[[ Page extract open ]]

Swedish singer Robyn has released nine studio albums, one compilation album, six extended plays, 50 singles (including 17 as a featured artist), nine promotional singles, and 45 music videos.

Robyn became known in the late 1990s for her worldwide dance-pop hit "Do You Know (What It Takes)" from her debut album Robyn Is Here (1995). She co-wrote the song "Du gör mig hel igen" ("You Make Me Whole Again") for Melodifestivalen 1997. The popularity of her number-one hit single "With Every Heartbeat", and subsequent album release Robyn (2005), brought her mainstream success worldwide. In January 2009, Robyn won a Swedish Grammis award for Best Live Act 2008.

Robyn released the first of a trilogy of albums to be released over the course of 2010 titled Body Talk Pt. 1, in June of that year, peaking at number one in Sweden. It was her first album since Robyn. The album's lead single "Dancing On My Own", released a few weeks prior to the album's release, became a hit single worldwide, and brought her a 53rd Grammy Awards nomination for the category of Best Dance Recording. A follow-up album, Body Talk Pt. 2, was released on 6 September, entering straight at number one on the Swedish chart, and the final album of the trilogy, Body Talk, was released on 22 November 2010 with the first single "Indestructible". The last Body Talk single was "Call Your Girlfriend", which was released in the United States in May 2011 and became her first number-one hit on Billboards Hot Dance Club Play chart.

[[ Page extract closed ]]
[[ Data open ]]

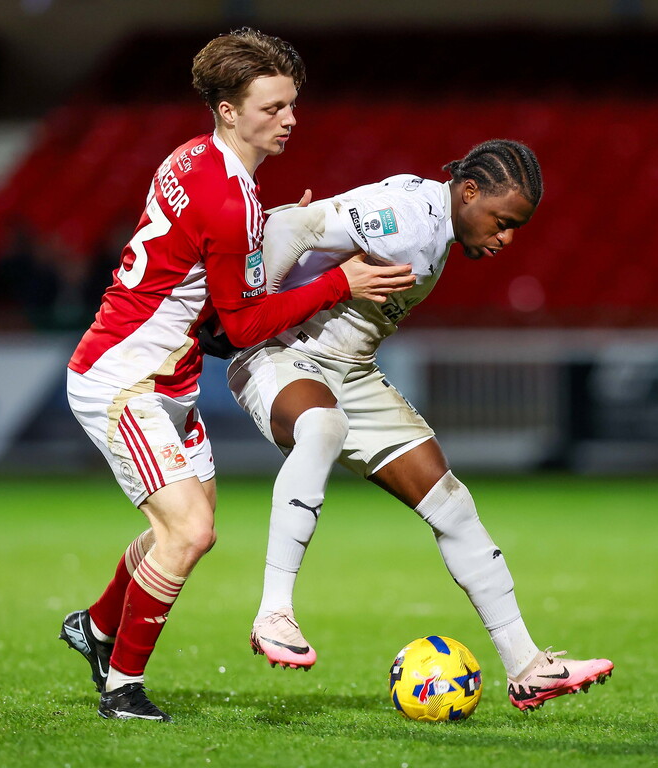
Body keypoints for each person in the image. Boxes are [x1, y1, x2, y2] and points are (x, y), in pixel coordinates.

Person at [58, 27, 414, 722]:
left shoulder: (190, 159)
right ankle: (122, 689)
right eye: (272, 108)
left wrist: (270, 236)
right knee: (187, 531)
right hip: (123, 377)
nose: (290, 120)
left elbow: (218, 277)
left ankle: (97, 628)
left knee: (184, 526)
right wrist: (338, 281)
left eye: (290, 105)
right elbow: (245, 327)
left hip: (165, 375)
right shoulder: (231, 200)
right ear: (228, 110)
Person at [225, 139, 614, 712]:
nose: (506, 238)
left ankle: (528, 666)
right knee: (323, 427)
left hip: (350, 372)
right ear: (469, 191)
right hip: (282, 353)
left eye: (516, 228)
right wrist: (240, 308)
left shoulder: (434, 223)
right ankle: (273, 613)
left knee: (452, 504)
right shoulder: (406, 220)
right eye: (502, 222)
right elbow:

[[ Data closed ]]
[[ Data open ]]

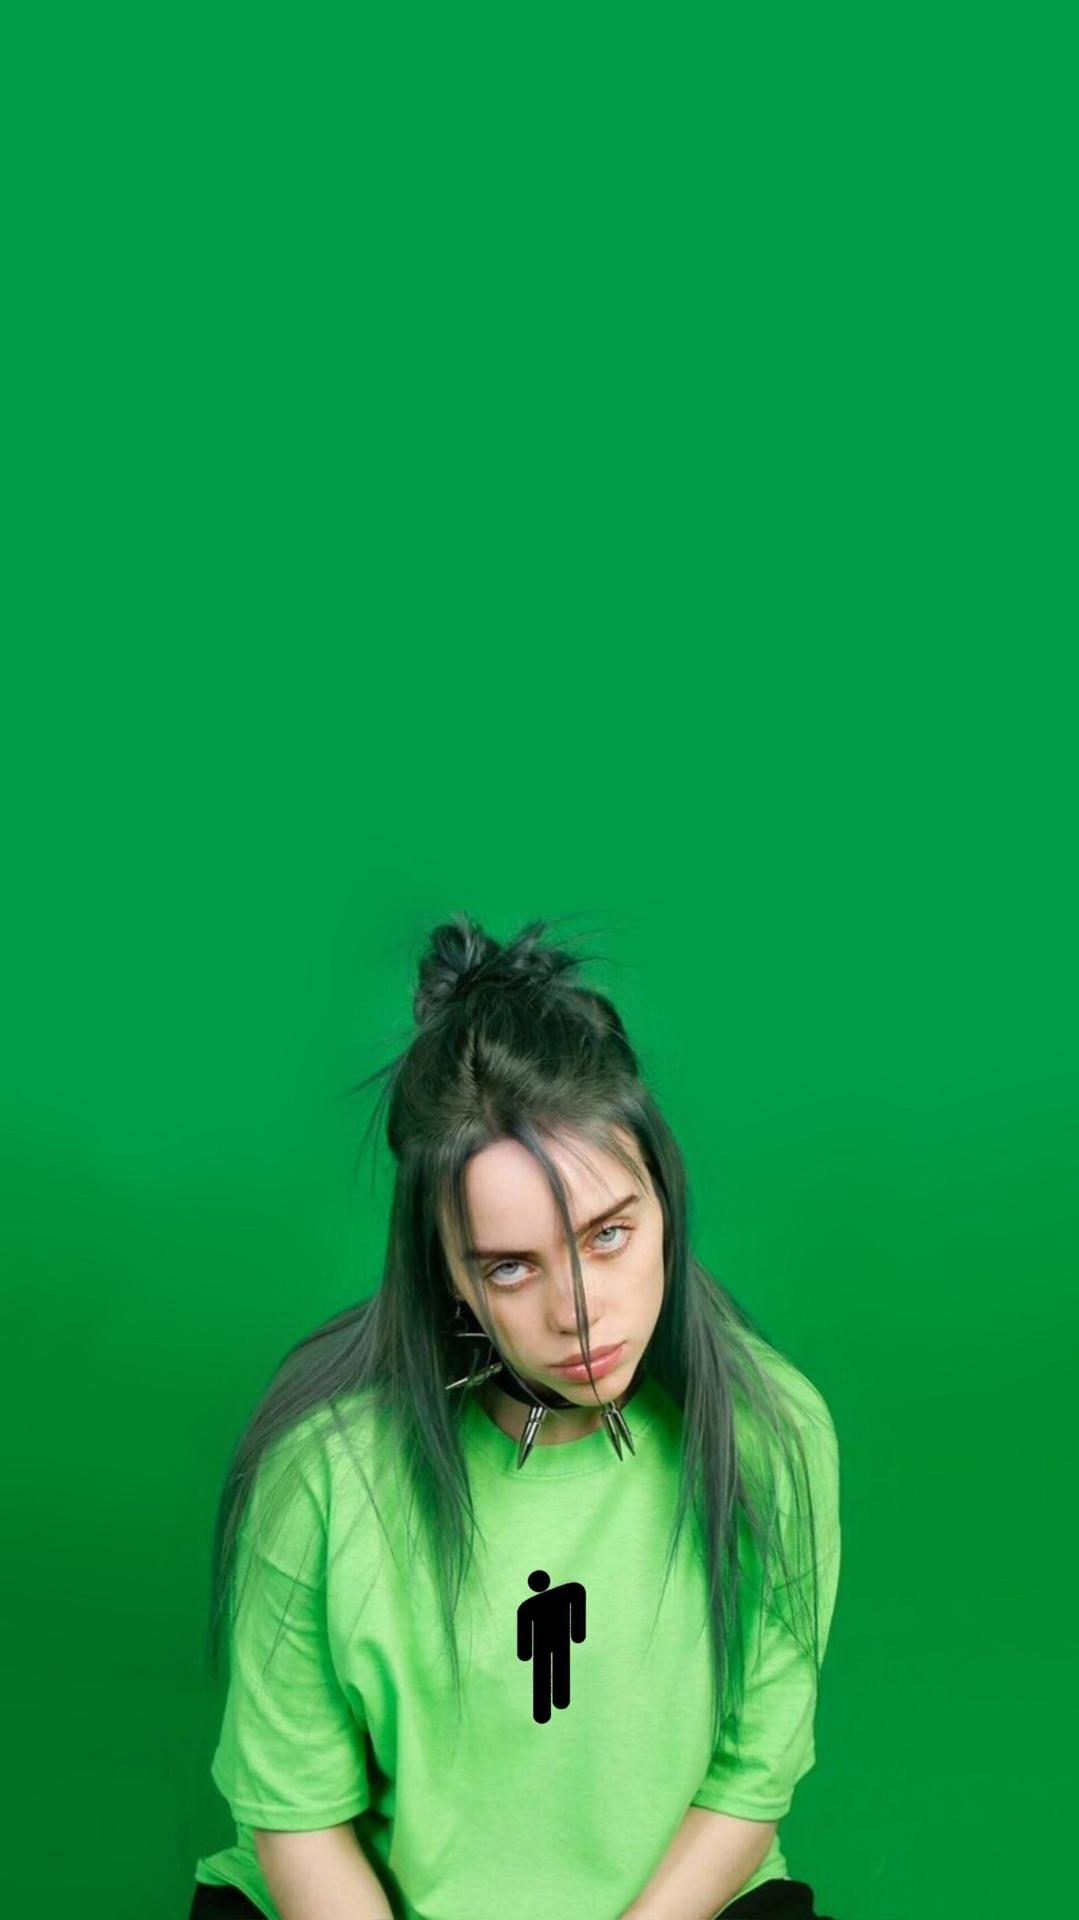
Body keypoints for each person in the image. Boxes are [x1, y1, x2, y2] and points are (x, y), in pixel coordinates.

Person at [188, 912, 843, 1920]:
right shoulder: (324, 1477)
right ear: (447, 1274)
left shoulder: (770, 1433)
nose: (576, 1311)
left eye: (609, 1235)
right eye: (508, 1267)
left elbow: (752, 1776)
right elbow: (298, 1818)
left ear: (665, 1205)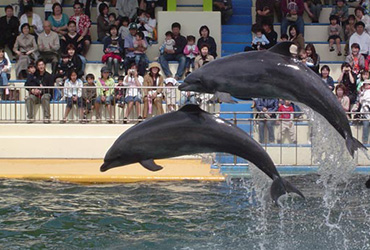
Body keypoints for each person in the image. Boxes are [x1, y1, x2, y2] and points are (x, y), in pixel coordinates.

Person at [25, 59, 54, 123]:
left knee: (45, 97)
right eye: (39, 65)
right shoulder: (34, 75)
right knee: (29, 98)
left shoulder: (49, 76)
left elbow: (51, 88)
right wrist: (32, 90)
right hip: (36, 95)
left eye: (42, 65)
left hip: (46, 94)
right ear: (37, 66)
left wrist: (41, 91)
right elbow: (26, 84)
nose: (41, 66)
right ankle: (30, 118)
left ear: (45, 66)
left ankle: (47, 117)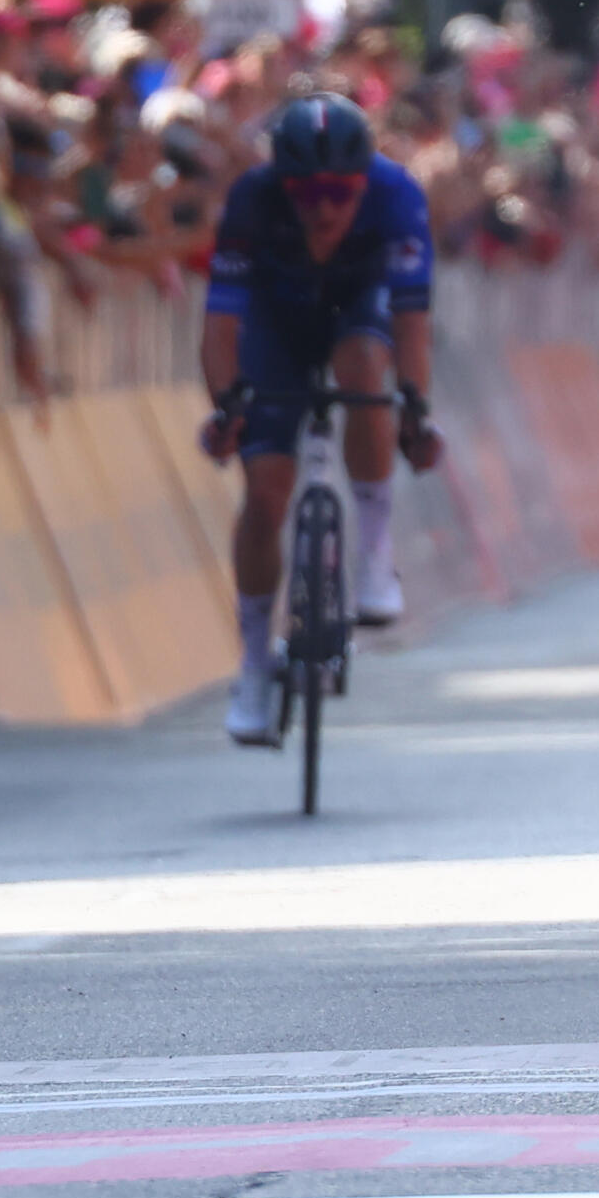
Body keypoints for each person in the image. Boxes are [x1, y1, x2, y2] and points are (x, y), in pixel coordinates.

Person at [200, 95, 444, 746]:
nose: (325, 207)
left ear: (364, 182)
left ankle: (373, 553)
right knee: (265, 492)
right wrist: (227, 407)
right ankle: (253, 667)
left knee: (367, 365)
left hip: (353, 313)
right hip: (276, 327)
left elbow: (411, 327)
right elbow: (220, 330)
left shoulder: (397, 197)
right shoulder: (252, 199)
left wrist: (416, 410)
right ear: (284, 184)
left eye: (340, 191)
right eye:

[[ Data closed ]]

[What you should do] Name every song title that the Robyn discography passage puts in quotation marks.

[Response] "Do You Know (What It Takes)", "Du gör mig hel igen", "With Every Heartbeat", "Dancing On My Own", "Indestructible", "Call Your Girlfriend"